While that number is still higher than the traditional conforming loan limit, which should be a much lower $417,000, if not less, given the recent home prices declines, it’s still ruffling feathers.
The National Association of Realtors has already lost their sh*t over this, as anything that will possibly hurt the already ailing housing market should be avoided at all costs, right?
NAR’s basic argument is that those with larger loan amounts will have to chase after jumbo financing, which is harder to come by and also more expensive.
Here’s the thing though. A new data dump released by Lender Processing Services (LPS) today revealed that just one (1) percent of loan originations over the past three years would be affected by the loan limit change.
Sure, the number could be skewed some, as most sales over the past three years have been distressed, foreclosures, short sales, and the like, in hard-hit areas where jumbo financing typically doesn’t come into play.
But still, one percent is pretty darn low on a scale from 1-100. So maybe it’ll affect a handful of buyers and refinancers, but not enough borrowers to justify holding the limit in its inflated place.
Qualified Residential Mortgages Are a Bigger Deal
On the other hand, LPS also noted that so-called Qualified Residential Mortgages could make a huge impact on the mortgage and real estate market.
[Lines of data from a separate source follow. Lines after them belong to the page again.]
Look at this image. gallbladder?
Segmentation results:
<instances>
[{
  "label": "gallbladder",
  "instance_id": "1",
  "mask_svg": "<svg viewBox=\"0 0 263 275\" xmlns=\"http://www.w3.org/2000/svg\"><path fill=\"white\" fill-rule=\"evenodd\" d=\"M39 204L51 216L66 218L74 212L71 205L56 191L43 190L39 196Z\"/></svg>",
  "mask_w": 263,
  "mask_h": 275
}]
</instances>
Their data revealed that nearly half of all loans originated in the United States since 2005 would have been ineligible under the proposed QRM standards.
It’s no surprise really, as the rules are pretty strict. They include 20 percent minimum down payments for purchase-money mortgages, and a staggering 30 percent in home equity for a cash-out refinance.
But those behind the QRM supposedly designed them to pay a small role, so this makes sense.
The problem, however, is the fear that non-QRM mortgages will be priced a percentage point or so higher, which will clearly cause an uproar.
That explains why the same trade groups are opposed to the QRM rule as written as well.
Either way, both these initiatives face major resistance.
Oh, and by the way, the average loan in foreclosure has been delinquent for a record 587 days.